# 6x6 training



## nWo (Mar 25, 2014)

Been trying out Vince Gironda's 6x6 method for the past week just for something a bit different to keep me entertained whilst I'm cruising before I start cutting next month, and I thought I'd give it a shoutout as well as see if anyone has tried it or other Vince G training methods.

It's a "sets straight across" method in which you take your 12RM and do 6 sets of 6 reps with it, with only 30 seconds rest inbetween sets. For something with low reps like this, it's surprisingly tough due to the short rests and cumulative fatigue. Bloody good fun, has you breathing heavier than a paedo in a nursery, and sweating more than one too :laugh: Big compounds like squats and pullups are brutal.

Obviously it's a high volume, low intensity routine, so naturally there are going to be a lot of sets and only a few sets each workout are taken to failure or near failure. If you do 5 or more exercises per workout you'll be in the 30-40 set region, which is fine as it's a volume routine. I personally have been doing my usual amount 6 exercises per workout, so 36 sets total. Completely different to the minimal amount of sets that I usually do during my usual HIT training.

Obviously it's only been a week so there will be no results yet, but I'm having a lot of fun with it.
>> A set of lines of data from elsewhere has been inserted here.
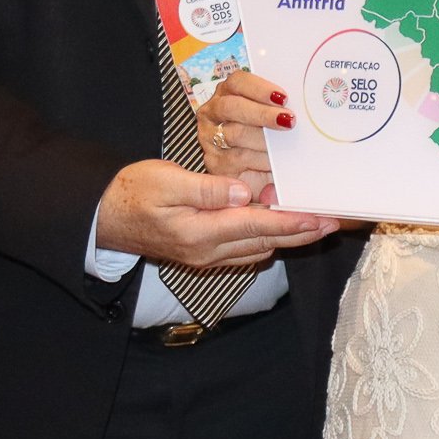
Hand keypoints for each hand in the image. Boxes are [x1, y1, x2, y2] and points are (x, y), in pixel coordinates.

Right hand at [93, 159, 334, 271]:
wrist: (103, 216)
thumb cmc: (132, 191)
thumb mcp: (166, 181)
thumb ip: (207, 190)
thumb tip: (243, 193)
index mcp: (200, 233)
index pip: (259, 226)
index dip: (294, 222)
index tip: (323, 218)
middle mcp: (208, 251)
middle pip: (267, 242)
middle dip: (303, 233)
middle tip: (336, 221)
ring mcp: (206, 256)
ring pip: (259, 247)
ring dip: (289, 236)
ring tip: (317, 220)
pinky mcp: (204, 254)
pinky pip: (246, 248)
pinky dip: (269, 236)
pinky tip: (281, 224)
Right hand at [202, 70, 290, 200]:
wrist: (254, 171)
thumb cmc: (265, 137)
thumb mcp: (270, 118)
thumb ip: (276, 108)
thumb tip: (290, 106)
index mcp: (227, 93)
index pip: (236, 82)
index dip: (259, 88)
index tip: (283, 97)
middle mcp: (212, 113)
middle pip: (231, 106)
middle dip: (262, 113)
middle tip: (288, 120)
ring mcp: (209, 137)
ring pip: (234, 134)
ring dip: (263, 139)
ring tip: (284, 145)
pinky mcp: (213, 162)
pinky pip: (237, 158)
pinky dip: (259, 160)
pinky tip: (273, 163)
Besides that, Vince Gironda used this type of training on several trainees who went on to create some of my favourite physiques of all time (such as Larry Scott and Mohammed Makkawy), so it's obviously an effective method of training to have worked for many.


----------



## Jamieson (Jul 11, 2014)

Be interesting to see how this works out for you.

I'm a big HIT fan, have been for a number of years and have made really great progress using high intensity/low vol, but every now and again I look at the higher vol stuff but just struggle with the idea of adding lots of sub maximal work, or what I would perceive as glorified warm up sets, to then culminate in 1 or 2 'hard' sets at the end.

Anyway, keep us posted as to how it works.


----------



## nWo (Mar 25, 2014)

Jamieson said:


> Be interesting to see how this works out for you.
> 
> I'm a big HIT fan, have been for a number of years and have made really great progress using high intensity/low vol, but every now and again I look at the higher vol stuff but just struggle with the idea of adding lots of sub maximal work, or what I would perceive as glorified warm up sets, to then culminate in 1 or 2 'hard' sets at the end.
> 
> Anyway, keep us posted as to how it works.


Yes mate, first time I went back to messing around with GVT after about 6 months of nothing but HIT, it just felt wrong :lol: You've just gotta keep in mind that it's the cumulative fatigue that will take care of the hypertrophy so going to failure is never necessary. Obviously you'll likely hit failure on the last set, or sub-failure if you manage to get all the prescribed reps, but if you were getting all of them each and every time then that's undertraining IMO. The thing I like about this training style though is that the weights are still moderately heavy and the reps are moderate-low, so it's hardly all pump & fluff training; yet, whilst still lifting decent weights, the cumulative fatigue build-up over several sets gives you the same advantages (e.g. pumps and flushing) that you'd get from doing a high rep routine.

Yeah I'm only gonna be doing this for another week, then have a week off before I start cutting. Actually really considering this style of training for my cutting phase tbh - as I said the weights are decent, and you're fitting so much work into an hour and it certainly kicks your heart rate up, so it's gonna burn a lot of calories. But yeah, I won't know how well I'll gain on it until I actually use it on a bulking cycle which won't be for a while yet, but I respond well to moderate weights and also respond well to GVT, this is pretty much elements of both so I reckon it'll work well for me. Tbh the only thing I don't respond well to is low rep training, anything less than 6 reps does **** all for me for some reason.


----------



## ianm2585 (Mar 14, 2010)

i done this a few years back as you say a lot of fun dropped it after a 8 week run and modified it to coincide with a ph cycle doing 8x8 on cycle and dropping down to 6x6 and 5x5 on pct worked well and retained more vince knew his stuff.


----------